* EXERCISE DESCRIPTION *
If a line in the records below holds the string "middle", count it, and state only the final count.

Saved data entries
_ _ _ _ _ _ _
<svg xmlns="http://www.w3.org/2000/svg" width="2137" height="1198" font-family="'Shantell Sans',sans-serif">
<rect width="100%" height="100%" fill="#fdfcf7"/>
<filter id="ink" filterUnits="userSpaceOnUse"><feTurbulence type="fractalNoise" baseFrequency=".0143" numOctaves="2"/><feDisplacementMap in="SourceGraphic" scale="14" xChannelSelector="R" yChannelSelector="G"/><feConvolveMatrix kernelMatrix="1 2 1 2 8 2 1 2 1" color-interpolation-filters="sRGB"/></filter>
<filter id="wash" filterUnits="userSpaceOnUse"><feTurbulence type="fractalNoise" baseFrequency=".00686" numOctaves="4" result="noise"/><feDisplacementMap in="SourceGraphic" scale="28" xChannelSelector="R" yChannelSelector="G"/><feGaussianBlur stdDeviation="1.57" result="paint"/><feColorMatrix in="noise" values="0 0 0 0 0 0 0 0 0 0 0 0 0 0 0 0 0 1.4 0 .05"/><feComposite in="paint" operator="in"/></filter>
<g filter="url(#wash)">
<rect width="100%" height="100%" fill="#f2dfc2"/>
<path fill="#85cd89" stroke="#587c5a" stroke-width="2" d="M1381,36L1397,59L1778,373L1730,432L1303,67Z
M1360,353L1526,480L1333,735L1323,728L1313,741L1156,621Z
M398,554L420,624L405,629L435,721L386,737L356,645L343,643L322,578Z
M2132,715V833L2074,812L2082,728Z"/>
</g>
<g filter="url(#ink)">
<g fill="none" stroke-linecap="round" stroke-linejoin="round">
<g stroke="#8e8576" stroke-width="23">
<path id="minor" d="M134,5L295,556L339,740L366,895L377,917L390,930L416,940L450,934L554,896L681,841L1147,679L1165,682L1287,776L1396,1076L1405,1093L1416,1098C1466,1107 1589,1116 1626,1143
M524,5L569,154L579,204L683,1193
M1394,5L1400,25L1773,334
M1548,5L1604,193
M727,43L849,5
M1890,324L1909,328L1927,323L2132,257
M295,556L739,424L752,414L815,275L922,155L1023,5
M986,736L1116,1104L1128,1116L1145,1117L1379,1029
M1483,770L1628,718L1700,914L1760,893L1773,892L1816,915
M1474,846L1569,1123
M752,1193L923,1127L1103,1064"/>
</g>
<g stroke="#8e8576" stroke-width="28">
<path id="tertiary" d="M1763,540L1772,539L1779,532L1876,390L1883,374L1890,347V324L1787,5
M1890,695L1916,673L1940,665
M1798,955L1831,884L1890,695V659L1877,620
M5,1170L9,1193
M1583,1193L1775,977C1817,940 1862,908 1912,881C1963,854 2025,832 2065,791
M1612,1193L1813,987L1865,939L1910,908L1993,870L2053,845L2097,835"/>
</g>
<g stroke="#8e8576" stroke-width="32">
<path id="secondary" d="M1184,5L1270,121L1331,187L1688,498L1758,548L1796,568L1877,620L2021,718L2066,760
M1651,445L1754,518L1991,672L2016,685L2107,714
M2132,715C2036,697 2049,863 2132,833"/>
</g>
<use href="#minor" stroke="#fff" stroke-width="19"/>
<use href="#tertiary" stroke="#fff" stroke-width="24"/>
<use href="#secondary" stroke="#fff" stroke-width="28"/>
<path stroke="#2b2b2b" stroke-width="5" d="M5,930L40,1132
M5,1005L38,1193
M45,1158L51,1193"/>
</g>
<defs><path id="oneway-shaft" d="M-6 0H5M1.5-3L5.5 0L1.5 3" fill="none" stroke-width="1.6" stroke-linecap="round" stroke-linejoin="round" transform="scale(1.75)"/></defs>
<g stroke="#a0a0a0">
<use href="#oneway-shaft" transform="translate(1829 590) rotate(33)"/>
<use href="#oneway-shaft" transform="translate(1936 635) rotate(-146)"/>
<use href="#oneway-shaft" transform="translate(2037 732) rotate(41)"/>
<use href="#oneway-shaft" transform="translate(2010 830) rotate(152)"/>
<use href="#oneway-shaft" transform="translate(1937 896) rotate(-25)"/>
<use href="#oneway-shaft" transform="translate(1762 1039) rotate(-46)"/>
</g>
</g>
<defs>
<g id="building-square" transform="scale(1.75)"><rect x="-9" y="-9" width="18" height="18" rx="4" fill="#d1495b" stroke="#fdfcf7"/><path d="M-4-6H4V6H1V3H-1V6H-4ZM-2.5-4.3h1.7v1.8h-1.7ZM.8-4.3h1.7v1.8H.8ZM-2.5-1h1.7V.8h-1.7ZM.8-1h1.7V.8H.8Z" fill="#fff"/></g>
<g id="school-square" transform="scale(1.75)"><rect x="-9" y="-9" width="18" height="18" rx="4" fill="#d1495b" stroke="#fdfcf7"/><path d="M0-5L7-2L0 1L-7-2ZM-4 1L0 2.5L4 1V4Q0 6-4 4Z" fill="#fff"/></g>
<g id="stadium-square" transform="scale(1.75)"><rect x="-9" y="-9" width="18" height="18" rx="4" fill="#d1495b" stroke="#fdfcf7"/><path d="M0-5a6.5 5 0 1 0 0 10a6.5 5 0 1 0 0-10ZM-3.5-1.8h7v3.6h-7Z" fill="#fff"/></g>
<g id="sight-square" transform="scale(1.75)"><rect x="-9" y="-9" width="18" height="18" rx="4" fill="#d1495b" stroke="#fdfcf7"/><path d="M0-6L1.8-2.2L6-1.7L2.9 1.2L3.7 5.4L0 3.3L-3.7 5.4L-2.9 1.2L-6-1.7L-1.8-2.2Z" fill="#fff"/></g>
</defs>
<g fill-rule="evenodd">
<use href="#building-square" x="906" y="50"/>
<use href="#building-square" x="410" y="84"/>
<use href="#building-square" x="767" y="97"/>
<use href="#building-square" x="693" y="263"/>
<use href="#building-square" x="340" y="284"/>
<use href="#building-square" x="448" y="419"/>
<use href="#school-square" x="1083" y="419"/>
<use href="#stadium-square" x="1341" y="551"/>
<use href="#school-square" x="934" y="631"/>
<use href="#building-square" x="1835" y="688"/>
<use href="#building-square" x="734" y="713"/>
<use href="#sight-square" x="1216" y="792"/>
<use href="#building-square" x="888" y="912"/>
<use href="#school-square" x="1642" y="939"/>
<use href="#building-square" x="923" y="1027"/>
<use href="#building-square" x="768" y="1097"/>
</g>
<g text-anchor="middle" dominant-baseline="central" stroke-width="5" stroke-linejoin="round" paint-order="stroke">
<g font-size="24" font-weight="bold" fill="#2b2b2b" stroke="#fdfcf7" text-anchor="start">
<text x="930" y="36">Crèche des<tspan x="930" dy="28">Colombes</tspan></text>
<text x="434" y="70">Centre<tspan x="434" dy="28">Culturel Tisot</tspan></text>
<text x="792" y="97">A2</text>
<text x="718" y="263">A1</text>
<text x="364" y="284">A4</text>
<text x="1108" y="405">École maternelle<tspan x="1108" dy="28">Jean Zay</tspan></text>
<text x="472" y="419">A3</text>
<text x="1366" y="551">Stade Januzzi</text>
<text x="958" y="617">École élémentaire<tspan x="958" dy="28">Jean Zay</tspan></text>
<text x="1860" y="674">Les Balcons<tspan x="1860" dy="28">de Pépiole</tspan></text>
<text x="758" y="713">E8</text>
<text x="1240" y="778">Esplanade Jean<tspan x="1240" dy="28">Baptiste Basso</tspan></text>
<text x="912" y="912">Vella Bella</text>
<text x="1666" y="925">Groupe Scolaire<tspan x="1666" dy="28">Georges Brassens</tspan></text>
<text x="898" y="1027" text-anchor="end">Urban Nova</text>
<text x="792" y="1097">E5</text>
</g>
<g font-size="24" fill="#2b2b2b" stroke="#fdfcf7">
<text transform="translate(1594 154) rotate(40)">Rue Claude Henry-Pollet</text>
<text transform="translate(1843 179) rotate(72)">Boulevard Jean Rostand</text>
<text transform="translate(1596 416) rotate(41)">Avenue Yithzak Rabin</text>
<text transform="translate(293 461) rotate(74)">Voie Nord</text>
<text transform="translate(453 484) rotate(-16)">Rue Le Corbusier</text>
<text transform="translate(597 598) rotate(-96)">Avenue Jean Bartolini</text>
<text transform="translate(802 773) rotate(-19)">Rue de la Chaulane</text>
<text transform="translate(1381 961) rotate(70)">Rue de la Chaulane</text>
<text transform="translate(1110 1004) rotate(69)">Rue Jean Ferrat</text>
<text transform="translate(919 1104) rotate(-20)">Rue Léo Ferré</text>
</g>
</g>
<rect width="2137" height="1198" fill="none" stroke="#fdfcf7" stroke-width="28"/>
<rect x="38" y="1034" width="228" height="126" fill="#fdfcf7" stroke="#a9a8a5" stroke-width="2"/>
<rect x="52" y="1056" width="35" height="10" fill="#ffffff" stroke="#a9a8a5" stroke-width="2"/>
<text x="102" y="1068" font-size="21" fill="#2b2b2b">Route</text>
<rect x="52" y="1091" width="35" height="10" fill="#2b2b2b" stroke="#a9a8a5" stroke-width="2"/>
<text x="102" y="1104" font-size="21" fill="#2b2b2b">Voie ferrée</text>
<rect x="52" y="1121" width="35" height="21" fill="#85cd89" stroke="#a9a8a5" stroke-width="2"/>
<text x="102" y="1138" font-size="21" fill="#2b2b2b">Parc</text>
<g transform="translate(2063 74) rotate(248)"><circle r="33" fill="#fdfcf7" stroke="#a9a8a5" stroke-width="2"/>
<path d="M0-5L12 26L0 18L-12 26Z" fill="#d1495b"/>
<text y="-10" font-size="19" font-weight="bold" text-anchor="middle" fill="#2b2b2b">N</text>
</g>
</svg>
_ _ _ _ _ _ _
* TASK OUTPUT *
2